Task statement: Determine how many lines in the items below contain the string "Potsdam". Give the number alone.

Available records:
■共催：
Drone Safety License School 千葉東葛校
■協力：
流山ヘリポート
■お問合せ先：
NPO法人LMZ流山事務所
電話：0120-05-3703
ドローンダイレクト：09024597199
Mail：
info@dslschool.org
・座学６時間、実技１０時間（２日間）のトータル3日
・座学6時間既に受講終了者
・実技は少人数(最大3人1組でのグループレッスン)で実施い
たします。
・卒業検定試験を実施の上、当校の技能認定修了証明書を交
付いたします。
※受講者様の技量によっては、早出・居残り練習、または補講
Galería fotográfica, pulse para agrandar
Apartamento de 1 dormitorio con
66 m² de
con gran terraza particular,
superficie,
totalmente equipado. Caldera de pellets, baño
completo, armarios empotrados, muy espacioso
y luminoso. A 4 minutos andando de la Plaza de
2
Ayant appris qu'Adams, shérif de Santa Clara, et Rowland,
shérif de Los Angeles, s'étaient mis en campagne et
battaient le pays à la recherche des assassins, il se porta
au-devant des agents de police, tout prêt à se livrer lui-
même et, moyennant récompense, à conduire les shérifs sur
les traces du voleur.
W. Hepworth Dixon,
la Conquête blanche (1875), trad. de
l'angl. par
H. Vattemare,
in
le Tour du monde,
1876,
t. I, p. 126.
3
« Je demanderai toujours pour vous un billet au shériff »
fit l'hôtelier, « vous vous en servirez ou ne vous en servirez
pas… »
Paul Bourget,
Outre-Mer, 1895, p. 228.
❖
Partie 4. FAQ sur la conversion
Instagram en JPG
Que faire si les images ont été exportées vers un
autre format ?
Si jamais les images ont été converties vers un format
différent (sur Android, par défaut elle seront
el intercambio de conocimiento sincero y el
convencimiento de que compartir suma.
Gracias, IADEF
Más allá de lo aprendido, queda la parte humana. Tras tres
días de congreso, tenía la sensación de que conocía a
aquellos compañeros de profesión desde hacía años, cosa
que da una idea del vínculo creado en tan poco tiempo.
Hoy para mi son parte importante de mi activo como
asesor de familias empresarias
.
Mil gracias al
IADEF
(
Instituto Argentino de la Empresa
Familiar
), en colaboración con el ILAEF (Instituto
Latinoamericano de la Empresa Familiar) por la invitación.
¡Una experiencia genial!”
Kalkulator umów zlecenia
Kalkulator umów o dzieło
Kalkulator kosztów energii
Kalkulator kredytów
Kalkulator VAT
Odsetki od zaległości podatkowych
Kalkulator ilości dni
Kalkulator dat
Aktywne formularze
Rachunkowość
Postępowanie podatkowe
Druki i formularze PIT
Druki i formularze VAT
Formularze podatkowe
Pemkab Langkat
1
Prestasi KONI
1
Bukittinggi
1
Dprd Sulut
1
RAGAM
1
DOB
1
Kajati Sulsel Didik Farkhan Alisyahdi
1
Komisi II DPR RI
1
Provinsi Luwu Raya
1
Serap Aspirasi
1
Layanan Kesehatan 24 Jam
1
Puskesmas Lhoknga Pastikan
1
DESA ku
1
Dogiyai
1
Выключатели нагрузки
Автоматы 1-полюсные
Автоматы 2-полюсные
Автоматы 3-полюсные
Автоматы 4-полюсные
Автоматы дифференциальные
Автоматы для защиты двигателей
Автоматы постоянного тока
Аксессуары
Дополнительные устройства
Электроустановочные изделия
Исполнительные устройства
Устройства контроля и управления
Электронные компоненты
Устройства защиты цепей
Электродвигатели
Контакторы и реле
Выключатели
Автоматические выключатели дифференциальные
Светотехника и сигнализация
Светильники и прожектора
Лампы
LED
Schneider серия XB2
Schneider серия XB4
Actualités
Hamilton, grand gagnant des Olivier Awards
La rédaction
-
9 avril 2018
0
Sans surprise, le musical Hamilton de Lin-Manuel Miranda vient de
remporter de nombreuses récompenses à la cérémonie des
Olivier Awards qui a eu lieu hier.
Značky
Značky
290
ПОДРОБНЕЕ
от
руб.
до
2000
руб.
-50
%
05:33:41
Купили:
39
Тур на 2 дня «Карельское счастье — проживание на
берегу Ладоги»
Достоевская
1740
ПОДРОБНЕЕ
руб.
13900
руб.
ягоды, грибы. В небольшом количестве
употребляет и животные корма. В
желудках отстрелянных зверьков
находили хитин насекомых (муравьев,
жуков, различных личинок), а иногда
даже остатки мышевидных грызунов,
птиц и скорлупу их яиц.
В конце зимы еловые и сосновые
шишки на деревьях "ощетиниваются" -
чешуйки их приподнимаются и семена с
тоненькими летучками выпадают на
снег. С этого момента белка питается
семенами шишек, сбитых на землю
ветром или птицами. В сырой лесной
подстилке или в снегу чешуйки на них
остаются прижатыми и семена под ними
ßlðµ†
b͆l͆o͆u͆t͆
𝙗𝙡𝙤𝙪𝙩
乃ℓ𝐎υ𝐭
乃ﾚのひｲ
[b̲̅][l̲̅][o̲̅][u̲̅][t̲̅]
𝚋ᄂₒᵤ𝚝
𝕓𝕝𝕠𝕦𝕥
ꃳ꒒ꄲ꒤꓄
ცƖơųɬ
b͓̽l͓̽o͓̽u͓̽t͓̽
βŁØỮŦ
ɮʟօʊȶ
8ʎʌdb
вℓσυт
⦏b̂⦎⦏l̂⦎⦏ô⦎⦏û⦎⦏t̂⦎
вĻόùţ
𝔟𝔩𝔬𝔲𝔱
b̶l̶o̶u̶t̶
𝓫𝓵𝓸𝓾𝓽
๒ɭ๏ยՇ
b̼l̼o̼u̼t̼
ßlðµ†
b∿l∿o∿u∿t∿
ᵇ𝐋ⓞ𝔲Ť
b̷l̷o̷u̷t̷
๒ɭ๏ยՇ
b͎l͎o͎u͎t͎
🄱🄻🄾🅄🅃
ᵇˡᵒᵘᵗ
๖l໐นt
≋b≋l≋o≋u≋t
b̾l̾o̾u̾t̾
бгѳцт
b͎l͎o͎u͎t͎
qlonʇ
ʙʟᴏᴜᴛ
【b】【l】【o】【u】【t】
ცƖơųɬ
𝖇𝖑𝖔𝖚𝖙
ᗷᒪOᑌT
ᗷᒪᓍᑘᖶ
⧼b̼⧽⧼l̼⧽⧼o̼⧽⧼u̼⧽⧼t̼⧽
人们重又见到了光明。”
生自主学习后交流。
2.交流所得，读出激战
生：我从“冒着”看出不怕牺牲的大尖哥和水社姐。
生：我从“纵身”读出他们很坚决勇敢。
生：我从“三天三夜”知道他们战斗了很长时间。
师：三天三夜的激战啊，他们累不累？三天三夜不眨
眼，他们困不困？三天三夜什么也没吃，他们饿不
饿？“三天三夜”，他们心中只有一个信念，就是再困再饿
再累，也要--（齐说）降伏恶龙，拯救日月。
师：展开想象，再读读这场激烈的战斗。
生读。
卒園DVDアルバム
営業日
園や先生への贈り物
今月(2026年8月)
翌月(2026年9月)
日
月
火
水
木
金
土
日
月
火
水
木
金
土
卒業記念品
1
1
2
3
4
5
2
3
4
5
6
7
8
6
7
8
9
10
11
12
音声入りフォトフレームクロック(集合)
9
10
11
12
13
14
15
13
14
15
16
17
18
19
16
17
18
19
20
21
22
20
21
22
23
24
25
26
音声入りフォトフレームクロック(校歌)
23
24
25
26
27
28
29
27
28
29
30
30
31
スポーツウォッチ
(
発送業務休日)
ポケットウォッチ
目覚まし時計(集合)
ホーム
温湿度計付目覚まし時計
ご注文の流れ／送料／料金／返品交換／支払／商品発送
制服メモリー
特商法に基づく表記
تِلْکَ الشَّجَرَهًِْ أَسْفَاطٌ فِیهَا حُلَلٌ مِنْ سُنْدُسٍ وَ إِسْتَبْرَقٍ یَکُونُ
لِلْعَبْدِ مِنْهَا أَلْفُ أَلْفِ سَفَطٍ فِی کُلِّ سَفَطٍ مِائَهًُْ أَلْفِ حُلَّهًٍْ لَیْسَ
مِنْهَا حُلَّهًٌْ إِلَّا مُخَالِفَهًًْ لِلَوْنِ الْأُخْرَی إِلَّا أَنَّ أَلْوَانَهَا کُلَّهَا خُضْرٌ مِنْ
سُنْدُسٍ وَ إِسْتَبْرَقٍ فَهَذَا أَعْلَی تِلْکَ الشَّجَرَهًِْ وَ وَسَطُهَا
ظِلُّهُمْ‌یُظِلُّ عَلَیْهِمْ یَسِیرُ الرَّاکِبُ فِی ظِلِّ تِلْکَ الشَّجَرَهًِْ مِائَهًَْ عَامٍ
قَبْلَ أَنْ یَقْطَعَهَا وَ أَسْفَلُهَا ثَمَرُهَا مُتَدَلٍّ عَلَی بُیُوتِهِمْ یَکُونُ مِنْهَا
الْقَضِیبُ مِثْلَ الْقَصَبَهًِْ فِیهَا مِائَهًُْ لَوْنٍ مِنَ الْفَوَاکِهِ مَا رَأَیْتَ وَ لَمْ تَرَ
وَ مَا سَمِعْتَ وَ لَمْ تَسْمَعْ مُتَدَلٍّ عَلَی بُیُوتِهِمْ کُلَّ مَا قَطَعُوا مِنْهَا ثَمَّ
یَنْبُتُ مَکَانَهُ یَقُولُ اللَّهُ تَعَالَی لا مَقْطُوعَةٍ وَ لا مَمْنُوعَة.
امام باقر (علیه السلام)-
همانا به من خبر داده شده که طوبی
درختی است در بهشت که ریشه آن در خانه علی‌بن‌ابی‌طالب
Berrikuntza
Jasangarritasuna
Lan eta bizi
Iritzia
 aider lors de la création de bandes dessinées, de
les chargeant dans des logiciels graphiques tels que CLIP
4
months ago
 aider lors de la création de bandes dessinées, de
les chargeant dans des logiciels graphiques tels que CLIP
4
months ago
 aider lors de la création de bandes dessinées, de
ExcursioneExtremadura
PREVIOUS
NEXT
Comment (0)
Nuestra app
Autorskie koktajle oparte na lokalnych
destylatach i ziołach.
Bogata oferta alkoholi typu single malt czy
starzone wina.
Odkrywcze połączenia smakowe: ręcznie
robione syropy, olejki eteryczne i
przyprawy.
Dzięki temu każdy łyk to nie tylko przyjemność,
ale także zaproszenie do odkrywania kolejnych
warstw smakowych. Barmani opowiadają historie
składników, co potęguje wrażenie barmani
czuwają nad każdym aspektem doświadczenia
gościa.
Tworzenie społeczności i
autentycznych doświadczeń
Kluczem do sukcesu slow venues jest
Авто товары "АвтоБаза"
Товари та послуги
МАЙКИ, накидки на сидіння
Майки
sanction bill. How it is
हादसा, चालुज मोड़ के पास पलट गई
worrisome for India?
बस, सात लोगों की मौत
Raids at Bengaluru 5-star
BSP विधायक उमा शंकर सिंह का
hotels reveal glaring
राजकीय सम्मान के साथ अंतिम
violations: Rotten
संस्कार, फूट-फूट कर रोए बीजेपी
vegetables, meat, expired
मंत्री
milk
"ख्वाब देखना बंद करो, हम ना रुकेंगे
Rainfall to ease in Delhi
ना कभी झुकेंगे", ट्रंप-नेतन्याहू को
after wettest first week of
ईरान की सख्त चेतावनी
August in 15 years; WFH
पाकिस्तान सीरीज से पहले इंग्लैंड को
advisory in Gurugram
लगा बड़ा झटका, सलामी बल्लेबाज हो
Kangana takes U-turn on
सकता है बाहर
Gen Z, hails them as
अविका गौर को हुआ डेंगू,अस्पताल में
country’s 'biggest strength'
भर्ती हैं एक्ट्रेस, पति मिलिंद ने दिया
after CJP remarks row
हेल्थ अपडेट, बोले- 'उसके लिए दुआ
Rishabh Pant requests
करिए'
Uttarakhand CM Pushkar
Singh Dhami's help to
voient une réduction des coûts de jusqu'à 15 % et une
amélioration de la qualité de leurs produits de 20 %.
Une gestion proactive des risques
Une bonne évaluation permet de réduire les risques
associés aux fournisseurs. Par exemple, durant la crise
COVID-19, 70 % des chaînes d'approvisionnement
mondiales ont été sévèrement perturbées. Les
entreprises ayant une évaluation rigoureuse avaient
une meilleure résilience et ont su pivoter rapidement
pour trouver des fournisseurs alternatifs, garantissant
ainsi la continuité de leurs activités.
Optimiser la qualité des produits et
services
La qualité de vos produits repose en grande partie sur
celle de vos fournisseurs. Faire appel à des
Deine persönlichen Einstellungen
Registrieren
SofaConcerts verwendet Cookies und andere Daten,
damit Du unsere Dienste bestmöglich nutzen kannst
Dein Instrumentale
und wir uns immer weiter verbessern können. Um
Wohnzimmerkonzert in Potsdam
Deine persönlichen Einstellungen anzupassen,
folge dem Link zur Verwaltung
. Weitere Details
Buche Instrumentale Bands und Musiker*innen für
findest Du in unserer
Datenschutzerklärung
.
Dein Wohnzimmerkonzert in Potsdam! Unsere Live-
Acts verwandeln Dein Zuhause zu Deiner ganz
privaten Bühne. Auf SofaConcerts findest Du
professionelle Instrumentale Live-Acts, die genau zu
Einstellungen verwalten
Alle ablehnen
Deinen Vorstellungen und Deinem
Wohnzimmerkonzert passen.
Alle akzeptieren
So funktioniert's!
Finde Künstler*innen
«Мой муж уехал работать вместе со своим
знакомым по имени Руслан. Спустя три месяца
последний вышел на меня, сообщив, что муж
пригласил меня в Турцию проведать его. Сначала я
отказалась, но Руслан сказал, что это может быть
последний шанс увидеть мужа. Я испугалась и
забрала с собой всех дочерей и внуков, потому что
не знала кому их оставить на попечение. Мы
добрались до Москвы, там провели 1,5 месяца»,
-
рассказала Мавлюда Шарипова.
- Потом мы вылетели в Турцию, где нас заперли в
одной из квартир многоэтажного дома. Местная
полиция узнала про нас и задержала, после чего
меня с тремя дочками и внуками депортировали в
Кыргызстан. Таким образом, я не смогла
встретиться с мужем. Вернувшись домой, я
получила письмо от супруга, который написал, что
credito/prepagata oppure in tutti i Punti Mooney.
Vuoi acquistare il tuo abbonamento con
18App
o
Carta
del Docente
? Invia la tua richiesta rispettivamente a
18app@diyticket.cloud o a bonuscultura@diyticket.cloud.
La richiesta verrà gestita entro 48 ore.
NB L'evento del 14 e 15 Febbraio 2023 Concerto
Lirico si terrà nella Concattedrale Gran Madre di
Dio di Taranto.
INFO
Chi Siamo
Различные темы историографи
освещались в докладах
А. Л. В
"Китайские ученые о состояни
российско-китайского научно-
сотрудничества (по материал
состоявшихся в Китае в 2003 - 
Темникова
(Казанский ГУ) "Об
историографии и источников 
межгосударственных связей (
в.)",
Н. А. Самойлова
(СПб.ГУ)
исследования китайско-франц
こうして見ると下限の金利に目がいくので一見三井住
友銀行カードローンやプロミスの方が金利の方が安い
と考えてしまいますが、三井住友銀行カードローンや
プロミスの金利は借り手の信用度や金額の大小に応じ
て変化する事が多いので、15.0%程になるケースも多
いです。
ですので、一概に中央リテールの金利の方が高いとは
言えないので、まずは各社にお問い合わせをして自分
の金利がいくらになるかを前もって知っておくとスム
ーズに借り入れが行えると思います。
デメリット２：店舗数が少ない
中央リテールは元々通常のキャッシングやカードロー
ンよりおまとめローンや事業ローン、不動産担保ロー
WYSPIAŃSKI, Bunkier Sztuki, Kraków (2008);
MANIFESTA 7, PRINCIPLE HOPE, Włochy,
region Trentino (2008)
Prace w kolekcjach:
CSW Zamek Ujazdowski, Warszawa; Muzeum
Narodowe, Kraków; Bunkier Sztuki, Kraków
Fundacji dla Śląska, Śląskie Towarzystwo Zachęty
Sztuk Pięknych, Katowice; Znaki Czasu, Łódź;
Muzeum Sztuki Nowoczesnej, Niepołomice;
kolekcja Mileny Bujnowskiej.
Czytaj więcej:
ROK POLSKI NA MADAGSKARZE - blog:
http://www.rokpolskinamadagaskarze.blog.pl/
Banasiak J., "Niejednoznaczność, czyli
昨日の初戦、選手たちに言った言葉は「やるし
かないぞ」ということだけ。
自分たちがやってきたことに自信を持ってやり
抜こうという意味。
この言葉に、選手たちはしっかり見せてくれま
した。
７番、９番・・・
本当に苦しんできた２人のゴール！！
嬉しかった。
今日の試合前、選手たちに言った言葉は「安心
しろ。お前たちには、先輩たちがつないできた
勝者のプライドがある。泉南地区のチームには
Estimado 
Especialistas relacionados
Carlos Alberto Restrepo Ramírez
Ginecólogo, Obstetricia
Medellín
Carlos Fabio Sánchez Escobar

Response: 2